→ **TO-DO ITEM**
Please output the data below exactly as given, starting at its first line and stopping after the line that contains "Известные по всему Ближнему Востоку ювелирные".

═══ AVAILABLE RECORDS ═══

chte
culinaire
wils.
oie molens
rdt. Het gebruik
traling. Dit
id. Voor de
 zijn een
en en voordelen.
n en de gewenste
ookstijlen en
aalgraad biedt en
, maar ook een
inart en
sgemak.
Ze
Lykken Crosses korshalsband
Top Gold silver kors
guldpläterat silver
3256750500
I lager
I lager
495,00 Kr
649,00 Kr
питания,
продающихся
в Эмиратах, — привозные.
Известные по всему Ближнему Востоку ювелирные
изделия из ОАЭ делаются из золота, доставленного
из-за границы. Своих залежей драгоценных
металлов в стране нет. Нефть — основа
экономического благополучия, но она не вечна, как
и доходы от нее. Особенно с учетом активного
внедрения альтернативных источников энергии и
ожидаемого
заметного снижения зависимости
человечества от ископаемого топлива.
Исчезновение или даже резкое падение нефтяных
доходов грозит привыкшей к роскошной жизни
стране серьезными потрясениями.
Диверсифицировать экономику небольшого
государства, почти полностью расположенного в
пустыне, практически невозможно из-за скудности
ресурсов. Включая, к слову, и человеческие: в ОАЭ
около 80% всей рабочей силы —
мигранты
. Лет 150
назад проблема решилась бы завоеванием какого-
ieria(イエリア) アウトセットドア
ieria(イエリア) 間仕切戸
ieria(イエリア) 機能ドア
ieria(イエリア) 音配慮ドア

═══

→ **SOLUTION FOR THIS EXERCISE**
chte
culinaire
wils.
oie molens
rdt. Het gebruik
traling. Dit
id. Voor de
 zijn een
en en voordelen.
n en de gewenste
ookstijlen en
aalgraad biedt en
, maar ook een
inart en
sgemak.
Ze
Lykken Crosses korshalsband
Top Gold silver kors
guldpläterat silver
3256750500
I lager
I lager
495,00 Kr
649,00 Kr
питания,
продающихся
в Эмиратах, — привозные.
Известные по всему Ближнему Востоку ювелирные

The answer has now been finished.